-- Instrução --
Resuma o excerto em duas frases.

-- Excerto do documento --
□ □ □

Nunca como agora os partidos do poder tradicional, com ou sem alternância, estiveram tão intimamente ligados às estruturas da igreja, desde padres, religiosos a sacristãos, de escuteiros a irmandades, procurando o seu silêncio, estimulando a sua cegueira, manipulando a sua vontade. São quase irmãos-siameses.
Calai-vos! O divino e o profano convivem tão lindamente, debaixo do pálio e nos corredores do poder, que até o finado Dom Manuel Cerejeira haveria de sentir uma vã e pecadora inveja. É uma simbiose perfeita. Ó Republicanos históricos, de princípios seculares, vede! Ó socialistas moderados, de fraternidade igualitária, comovei-vos! Com uma pequena concessão conceptual, a laicidade atirada para a borda, tendes uma mais-valia significativa.

□ □ □

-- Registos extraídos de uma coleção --

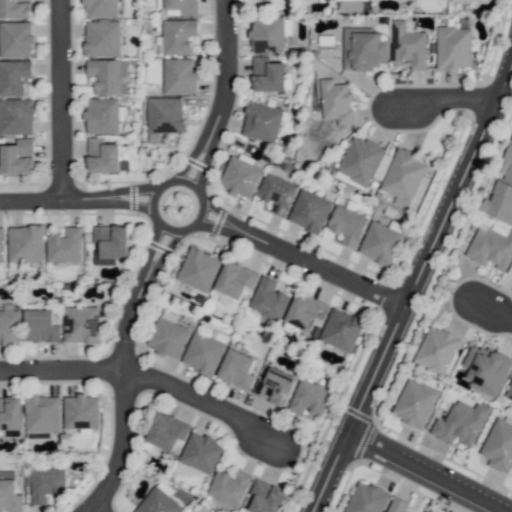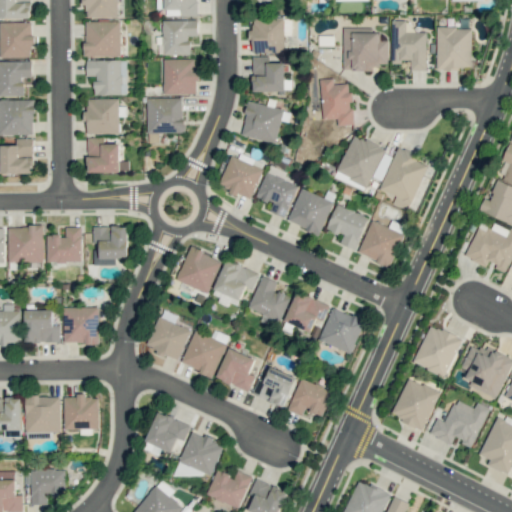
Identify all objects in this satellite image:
building: (341, 0)
building: (454, 0)
building: (180, 7)
building: (100, 8)
building: (15, 9)
building: (267, 34)
building: (176, 36)
building: (102, 38)
building: (15, 39)
building: (408, 45)
building: (453, 47)
building: (363, 49)
building: (268, 74)
building: (13, 76)
building: (108, 76)
building: (179, 76)
road: (444, 97)
road: (60, 100)
building: (336, 101)
building: (102, 115)
building: (164, 115)
building: (16, 116)
building: (262, 121)
building: (511, 140)
building: (104, 156)
building: (17, 157)
building: (360, 160)
building: (508, 163)
building: (240, 177)
building: (403, 177)
building: (276, 193)
building: (499, 202)
building: (309, 211)
road: (210, 216)
building: (347, 225)
building: (25, 243)
building: (380, 243)
building: (109, 244)
building: (2, 245)
building: (65, 245)
building: (491, 245)
road: (153, 255)
building: (198, 269)
building: (233, 282)
road: (412, 286)
building: (268, 301)
road: (496, 310)
building: (305, 311)
building: (10, 324)
building: (80, 324)
building: (40, 326)
building: (341, 330)
building: (168, 338)
building: (437, 350)
building: (203, 352)
road: (61, 369)
building: (237, 369)
building: (486, 369)
building: (274, 386)
building: (309, 397)
road: (206, 401)
building: (414, 403)
building: (80, 412)
building: (10, 413)
building: (42, 413)
building: (460, 423)
building: (166, 431)
building: (498, 446)
building: (201, 452)
road: (430, 472)
building: (46, 484)
building: (229, 487)
building: (9, 492)
building: (264, 497)
building: (366, 498)
building: (158, 502)
building: (396, 505)
road: (96, 507)
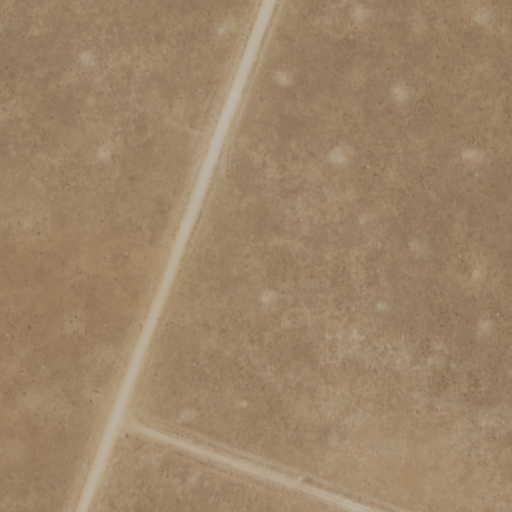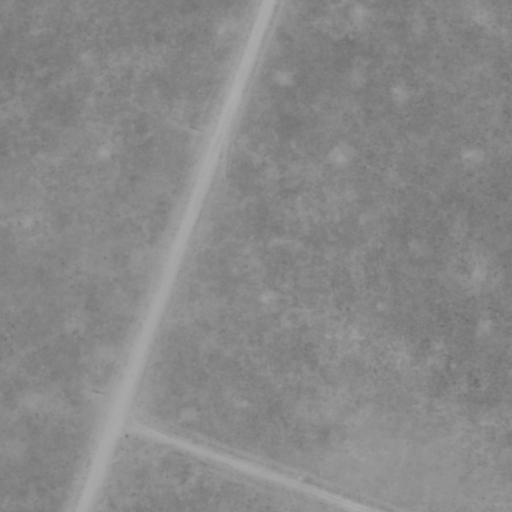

□ □ □

-- Resposta --
Os partidos do poder tradicional nunca estiveram tão intimamente ligados às estruturas da igreja, de padres e sacristãos a escuteiros e irmandades, procurando o seu silêncio e manipulando a sua vontade, ao ponto de serem quase irmãos-siameses. O divino e o profano convivem numa simbiose perfeita, debaixo do pálio e nos corredores do poder, e os Republicanos históricos e os socialistas moderados são interpelados com a ideia de que, com a laicidade atirada para a borda, obtêm uma mais-valia significativa.